▶ Assignment A
According to the Afghanistan article, how many civilian experts is the interagency task force hiring and training?
▶ Assignment B
Return, word for word, the part of the Afghanistan article that opens with the words containing "But they are" and closes with "Government Reform Committee.".

That effort requires an unprecedented coordination among U.S. government agencies and aid organizations – described by a senior Pentagon official as "probably one of the most complex operations our government has ever undertaken.''
"We have to get this right – lives depend on it,'' said
Michele Flournoy, Defense Secretary Robert Gates' top policy aide.
Yet the "surge'' of American civilians to implement this effort lags far behind, according to aid officials and senior U.S. military commanders in Afghanistan.
For instance, the interagency task force headed
by Richard Holbrooke, Obama's special envoy for Afghanistan and Pakistan, is overseeing the hiring and training of at least 400 civilian experts.
But they are not expected to be at work in Afghanistan until next spring, U.S. officials said.
A congressional hearing was called last week to examine the "civilian surge'' and why it is taking so long to implement.
Pentagon and State Department officials appeared in a packed hearing room of the House Oversight and Government Reform Committee.
But after a 15-minute wait, the hearing was postponed, indefinitely.
Congressmen were too busy to attend the hearing, it turned out.
They were voting on, among other legislation, a measure that prohibits the federal government from purchasing light bulbs without the power-saving "Energy Star'' designation by the Federal Energy Management Program.

▶ Dataset
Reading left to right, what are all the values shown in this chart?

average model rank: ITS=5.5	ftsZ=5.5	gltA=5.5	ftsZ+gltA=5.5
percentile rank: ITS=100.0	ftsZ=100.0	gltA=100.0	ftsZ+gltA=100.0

--

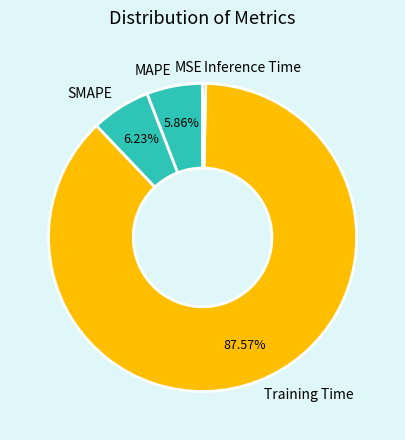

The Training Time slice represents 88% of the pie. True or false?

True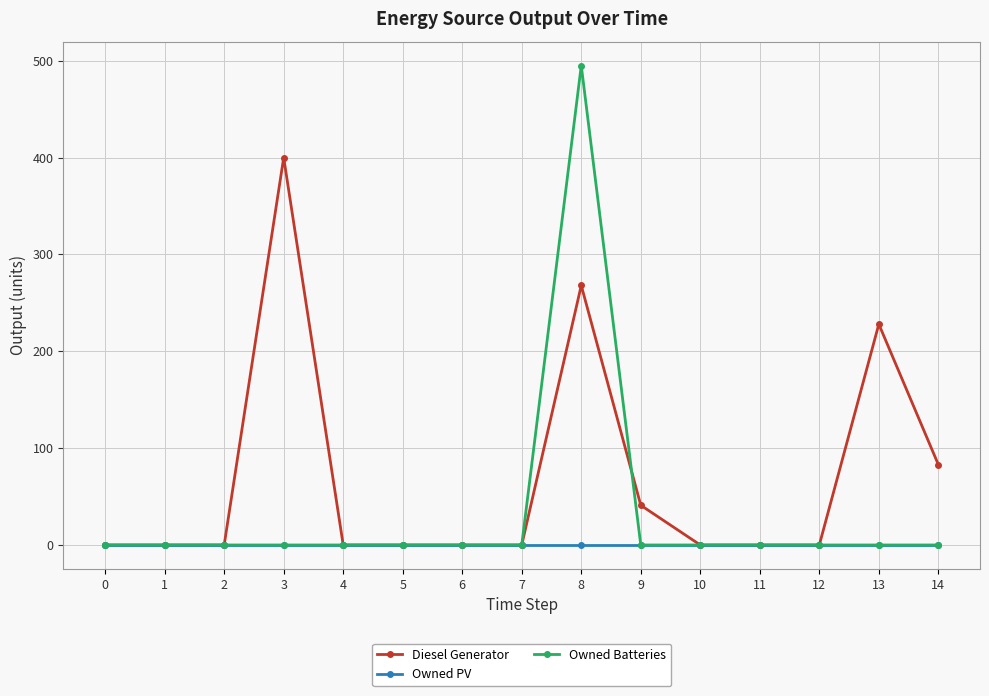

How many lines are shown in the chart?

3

...

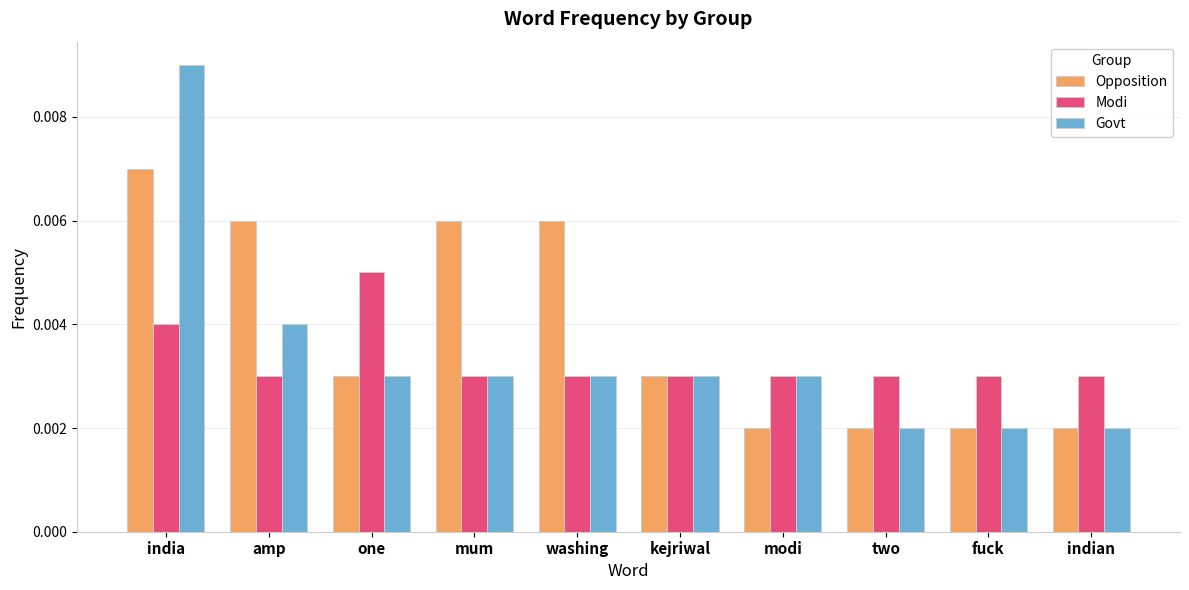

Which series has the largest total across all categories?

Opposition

▶ Answer box A
At least 400.

▶ Answer box B
But they are not expected to be at work in Afghanistan until next spring, U.S. officials said.
A congressional hearing was called last week to examine the "civilian surge'' and why it is taking so long to implement.
Pentagon and State Department officials appeared in a packed hearing room of the House Oversight and Government Reform Committee.